Syracuse Mayor Stephanie Miner has previously told Syracuse.com that she believes the city needs help from both the state and federal government in the long-term to address poverty in Syracuse.

The city also has some of the oldest housing stock in the region. Seventy-two percent of single-, two- and three-family city homes were built before 1939, according to a report from the Maxwell Community Benchmarks Program.

A large number of Syracuse children have been poisoned by lead paint — which was banned for commercial use in 1978 — while living in old, deteriorating housing in the city. Lead inspections and violations have been disproportionately centered in some of Syracuse’s poorest minority communities, such as the Near Westside and South Side.

Housing blight also remains a problem in the Syracuse. The Greater Syracuse Land Bank has been working to demolish “blighted” properties in the city, per Syracuse.com, with the help of about $5 million in grants from Schneiderman’s Land Bank Community Revitalization Initiative.

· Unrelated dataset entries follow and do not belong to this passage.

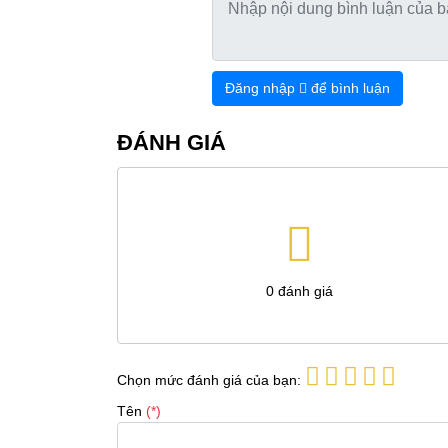
Đăng nhập
để bình luận
ĐÁNH GIÁ
0
đánh giá
Chọn mức đánh giá của bạn:
Tên
(*)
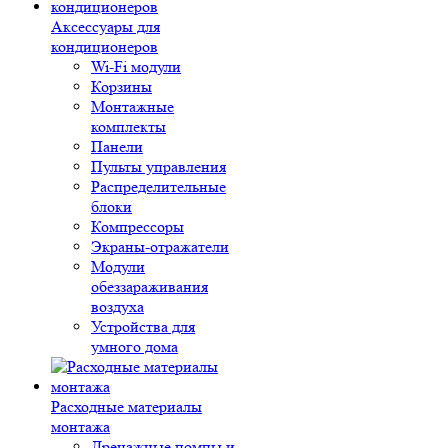
Аксессуары для
кондиционеров
Wi-Fi модули
Корзины
Монтажные
комплекты
Панели
Пульты управления
Распределительные
блоки
Компрессоры
Экраны-отражатели
Модули
обеззараживания
воздуха
Устройства для
умного дома
Расходные материалы
монтажа
Дренажные помпы и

As of March, Katelyn Wright, the land bank’s executive director, told Syracuse.com there were 200 blighted properties in the city slated for demolition by the land bank.

The Cities RISE program’s funds are competitive. Only a maximum of 40 New York municipalities could receive funding from the program, per the release. Schneiderman’s office will be partnering with Enterprise Community Partners and the Local Initiatives Support Corporation — two nonprofit organizations focused on creating affordable housing in the U.S. and community development — to facilitate the program.

“This initiative will provide a powerful assist to the state’s cities to enable them to build their capacity to address blight and problem properties, not only to do so more effectively, but to do so in ways that will foster healthier and more equitable communities,” Alan Mallach, a senior fellow at the Center for Community Progress, said in the release.